Список заданий:
[1] Объясните в одном–трех предложениях, почему в воспоминаниях о поездке из Куйбышева в 1941 году родители рассказчицы не пошли ее провожать.
[2] Продублируйте без изменений фрагмент воспоминаний о поездке из Куйбышева: начните с места, где стоят слова «Но вот об одной», и остановитесь после слов «войны была зима.».

Документ:
★ ★ ★

Но вот об одной встрече я вспоминаю безо всяких угрызений совести и без малейшей обиды.
Встреча произошла в поезде, отходившем от Куйбышева (Самары) в 1941-м военном году. Мне почему-то кажется, что уезжала я из Куйбышева в разгар зимы. На самом деле это было, очевидно, в ноябре или даже в октябре. Но первая военная зима тянулась бесконечно – она была страшно суровая и холодная. Вообще мне иногда представляется, что все четыре года войны была зима.
В Куйбышев я приехала с родителями: их эвакуировали с частью ТАССа, в котором мама много лет проработала. Мать очень просила, чтобы я их сопровождала. Только сопровождала. Но мать хитрила, ей хотелось, чтобы я пробыла с ними в эвакуации все время. Я и впрямь застряла в Куйбышеве на несколько месяцев.
Чистая нелепица. Идет война, а я, молодая, здоровая женщина, сижу в тылу и жарю котлеты папе с мамой. Конечно, я могла устроиться на работу в тот же ТАСС, вернее в те его отделы, что разместились в куйбышевской газете «Волжская коммуна». Но и это казалось мне диким.
И вот я еду к мужу Борису в воинскую часть…
Теперь молодые девушки заводят себе бойфрендов. Мы сразу выходили замуж. И конечно, в большинстве случаев эти первые ранние браки распадались. То же случилось позднее и с нашим браком. Но до этого было еще далеко. А тогда я решила ехать. Хотя это была поездка почти в никуда.
Мужа война застала в армии – он отбывал срочную службу, и его, политработника, кончившего ИФЛИ, направили уже в первые дни войны в армейскую газету Орловского военного округа. Но Орел немцы взяли уже 3 сентября 1941 года. И никакого Орловского военного округа не существовало. Газету, судя по письмам мужа, перевели в Моршанск. Надолго ли? В довершение всего на вокзале мне сообщили, что из Куйбышева билеты продают только до Сызрани. Но меня ничто не могло смутить. Молодость всегда отчаянно храбрая. Никаких мыслей о том, как я попаду из Сызрани в Моршанск, у меня не возникало. Не думала я и о том, что, пока буду тащиться до Моршанска, газету могут передислоцировать невесть куда.
Итак, я села в поезд (родители даже не пошли меня провожать, считая мой отъезд безумием), и поезд тронулся. О военных поездах можно писать эпопеи. Впрочем, и до войны мы ездили чуть ли не в телячьих вагонах. Тот вагон, в котором я ехала из Куйбышева, еще не был теплушкой, то есть товарным вагоном, без окон и лавок и без уборной. Но он был набит до отказа, все места – сидячие, грязища страшная и страшная холодрыга. Шел поезд безо всякого расписания – останавливался нередко в чистом поле, но отойти было нельзя: в любую минуту состав мог снова двинуться. По дороге все время гнали эшелоны с солдатами и оружием. В нашем составе тоже было полно военных – они ездили не по билетам, а по «литерам». И у них были талоны на довольствие, то есть на еду. На любой станции они получали концентраты – пачки с готовой кашей, черный непропеченный хлеб, сахар и курево…
Не помню, на какой остановке в вагоне появился ОН. Звали ЕГО Петя. Был он меня старше лет на пять. Ладный такой парень, чина его военного, конечно, не знаю. Да и не интересовали меня чины. Оказалось, что он москвич и учился в МГУ на истфаке. До какого города он ехал, я при всем желании тоже не вспомню. Но на той станции ему следовало пересесть и ехать дальше. А конечный пункт назначения был… Иран.

★ ★ ★

Исходные данные:
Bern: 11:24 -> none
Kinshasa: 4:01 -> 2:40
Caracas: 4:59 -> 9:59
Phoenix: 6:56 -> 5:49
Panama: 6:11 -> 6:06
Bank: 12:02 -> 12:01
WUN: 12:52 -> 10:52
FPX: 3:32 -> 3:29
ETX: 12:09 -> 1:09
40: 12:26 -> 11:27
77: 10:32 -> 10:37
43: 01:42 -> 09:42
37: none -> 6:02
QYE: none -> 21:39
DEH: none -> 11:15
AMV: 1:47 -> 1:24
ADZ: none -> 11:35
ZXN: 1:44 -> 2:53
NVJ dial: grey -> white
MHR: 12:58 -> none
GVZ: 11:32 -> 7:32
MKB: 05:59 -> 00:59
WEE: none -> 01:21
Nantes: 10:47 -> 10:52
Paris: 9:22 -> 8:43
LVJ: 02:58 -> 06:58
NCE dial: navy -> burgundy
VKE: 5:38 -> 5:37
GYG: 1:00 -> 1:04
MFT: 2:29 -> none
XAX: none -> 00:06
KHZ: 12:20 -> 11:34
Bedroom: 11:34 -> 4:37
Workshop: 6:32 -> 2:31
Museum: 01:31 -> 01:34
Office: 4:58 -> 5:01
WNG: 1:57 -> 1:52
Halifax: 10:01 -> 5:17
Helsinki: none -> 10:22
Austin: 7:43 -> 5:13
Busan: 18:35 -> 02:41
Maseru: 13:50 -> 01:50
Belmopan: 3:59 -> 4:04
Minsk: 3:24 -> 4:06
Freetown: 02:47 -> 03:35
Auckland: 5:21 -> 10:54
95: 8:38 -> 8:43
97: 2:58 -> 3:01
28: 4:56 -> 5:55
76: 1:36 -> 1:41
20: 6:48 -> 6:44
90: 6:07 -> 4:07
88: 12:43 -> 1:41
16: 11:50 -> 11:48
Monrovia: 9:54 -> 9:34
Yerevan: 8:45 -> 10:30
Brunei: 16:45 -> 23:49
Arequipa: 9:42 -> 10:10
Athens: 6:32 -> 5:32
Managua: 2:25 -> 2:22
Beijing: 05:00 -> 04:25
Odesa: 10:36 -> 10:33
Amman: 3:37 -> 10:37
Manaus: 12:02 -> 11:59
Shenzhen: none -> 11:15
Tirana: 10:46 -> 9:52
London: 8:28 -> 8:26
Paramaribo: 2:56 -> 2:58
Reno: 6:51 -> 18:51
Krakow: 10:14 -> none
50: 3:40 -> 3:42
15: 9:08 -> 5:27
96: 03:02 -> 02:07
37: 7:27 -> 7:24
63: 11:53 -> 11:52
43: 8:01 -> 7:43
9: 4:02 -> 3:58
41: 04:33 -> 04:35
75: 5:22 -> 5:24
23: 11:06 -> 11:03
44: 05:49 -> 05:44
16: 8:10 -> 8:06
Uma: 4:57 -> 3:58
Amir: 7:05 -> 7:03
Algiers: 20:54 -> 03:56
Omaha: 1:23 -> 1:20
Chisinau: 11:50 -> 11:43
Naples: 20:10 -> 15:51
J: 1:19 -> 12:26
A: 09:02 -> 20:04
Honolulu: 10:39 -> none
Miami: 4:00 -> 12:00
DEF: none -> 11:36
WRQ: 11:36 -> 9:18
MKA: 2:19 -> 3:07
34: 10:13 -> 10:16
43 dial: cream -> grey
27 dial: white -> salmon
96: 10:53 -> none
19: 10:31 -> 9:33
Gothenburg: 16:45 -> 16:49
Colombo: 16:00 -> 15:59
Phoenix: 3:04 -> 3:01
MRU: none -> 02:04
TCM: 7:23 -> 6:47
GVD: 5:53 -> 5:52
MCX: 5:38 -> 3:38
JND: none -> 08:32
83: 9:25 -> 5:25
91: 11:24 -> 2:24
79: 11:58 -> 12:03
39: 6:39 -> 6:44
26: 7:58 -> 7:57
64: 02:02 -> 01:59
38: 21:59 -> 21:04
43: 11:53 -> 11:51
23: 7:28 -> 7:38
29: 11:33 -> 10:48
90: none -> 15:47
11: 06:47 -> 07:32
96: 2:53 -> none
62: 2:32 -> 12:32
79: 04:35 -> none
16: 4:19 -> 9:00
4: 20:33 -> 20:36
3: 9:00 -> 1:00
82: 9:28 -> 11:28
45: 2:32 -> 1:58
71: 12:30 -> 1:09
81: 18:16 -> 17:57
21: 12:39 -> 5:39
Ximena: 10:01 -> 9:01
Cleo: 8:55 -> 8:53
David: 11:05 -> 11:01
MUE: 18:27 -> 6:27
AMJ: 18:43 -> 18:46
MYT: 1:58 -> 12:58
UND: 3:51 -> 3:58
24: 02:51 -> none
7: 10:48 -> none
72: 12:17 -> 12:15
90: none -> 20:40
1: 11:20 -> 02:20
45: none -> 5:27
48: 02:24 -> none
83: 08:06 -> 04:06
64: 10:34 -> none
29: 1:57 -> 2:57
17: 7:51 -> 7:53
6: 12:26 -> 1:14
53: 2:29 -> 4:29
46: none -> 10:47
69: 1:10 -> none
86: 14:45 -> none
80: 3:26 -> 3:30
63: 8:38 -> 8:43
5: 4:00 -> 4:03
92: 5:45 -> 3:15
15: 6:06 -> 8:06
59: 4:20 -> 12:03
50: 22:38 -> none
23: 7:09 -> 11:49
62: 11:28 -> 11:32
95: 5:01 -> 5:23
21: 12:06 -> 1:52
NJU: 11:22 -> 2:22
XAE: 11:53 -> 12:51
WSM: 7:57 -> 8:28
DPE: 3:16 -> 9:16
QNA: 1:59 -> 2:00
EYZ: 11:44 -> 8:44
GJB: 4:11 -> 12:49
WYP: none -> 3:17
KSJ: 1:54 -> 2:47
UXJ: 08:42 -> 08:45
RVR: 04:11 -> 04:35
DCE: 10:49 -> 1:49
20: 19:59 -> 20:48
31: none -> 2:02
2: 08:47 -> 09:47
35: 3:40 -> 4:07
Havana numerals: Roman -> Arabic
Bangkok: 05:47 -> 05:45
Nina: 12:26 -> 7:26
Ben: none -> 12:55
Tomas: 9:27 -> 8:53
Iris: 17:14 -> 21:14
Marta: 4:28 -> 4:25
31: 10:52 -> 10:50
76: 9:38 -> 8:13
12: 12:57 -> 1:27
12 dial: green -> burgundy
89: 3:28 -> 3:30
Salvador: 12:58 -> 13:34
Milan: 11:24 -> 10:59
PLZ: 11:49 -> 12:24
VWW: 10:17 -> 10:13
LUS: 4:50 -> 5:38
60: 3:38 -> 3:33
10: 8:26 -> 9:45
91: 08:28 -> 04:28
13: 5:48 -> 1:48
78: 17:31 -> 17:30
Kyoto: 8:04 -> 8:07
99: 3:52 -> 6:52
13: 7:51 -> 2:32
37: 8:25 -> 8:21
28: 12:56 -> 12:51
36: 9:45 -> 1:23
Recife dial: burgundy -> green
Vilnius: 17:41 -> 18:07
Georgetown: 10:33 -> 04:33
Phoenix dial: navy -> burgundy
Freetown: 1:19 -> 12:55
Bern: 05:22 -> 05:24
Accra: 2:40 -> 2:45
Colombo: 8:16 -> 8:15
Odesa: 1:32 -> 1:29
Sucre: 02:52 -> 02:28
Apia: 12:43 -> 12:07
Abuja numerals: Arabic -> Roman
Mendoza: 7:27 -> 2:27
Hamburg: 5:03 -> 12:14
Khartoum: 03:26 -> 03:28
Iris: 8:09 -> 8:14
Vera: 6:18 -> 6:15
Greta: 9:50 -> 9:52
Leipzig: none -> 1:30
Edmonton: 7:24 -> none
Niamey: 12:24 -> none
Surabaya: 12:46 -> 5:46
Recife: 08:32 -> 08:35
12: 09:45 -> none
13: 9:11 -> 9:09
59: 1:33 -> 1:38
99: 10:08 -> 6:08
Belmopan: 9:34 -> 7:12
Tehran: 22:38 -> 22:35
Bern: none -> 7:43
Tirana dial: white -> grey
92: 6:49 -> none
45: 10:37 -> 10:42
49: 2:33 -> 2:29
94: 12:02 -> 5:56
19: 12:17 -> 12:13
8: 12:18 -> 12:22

★ ★ ★

Ответы:
[1] Родители не пошли провожать рассказчицу, потому что считали ее отъезд безумием.

[2]
Но вот об одной встрече я вспоминаю безо всяких угрызений совести и без малейшей обиды.
Встреча произошла в поезде, отходившем от Куйбышева (Самары) в 1941-м военном году. Мне почему-то кажется, что уезжала я из Куйбышева в разгар зимы. На самом деле это было, очевидно, в ноябре или даже в октябре. Но первая военная зима тянулась бесконечно – она была страшно суровая и холодная. Вообще мне иногда представляется, что все четыре года войны была зима.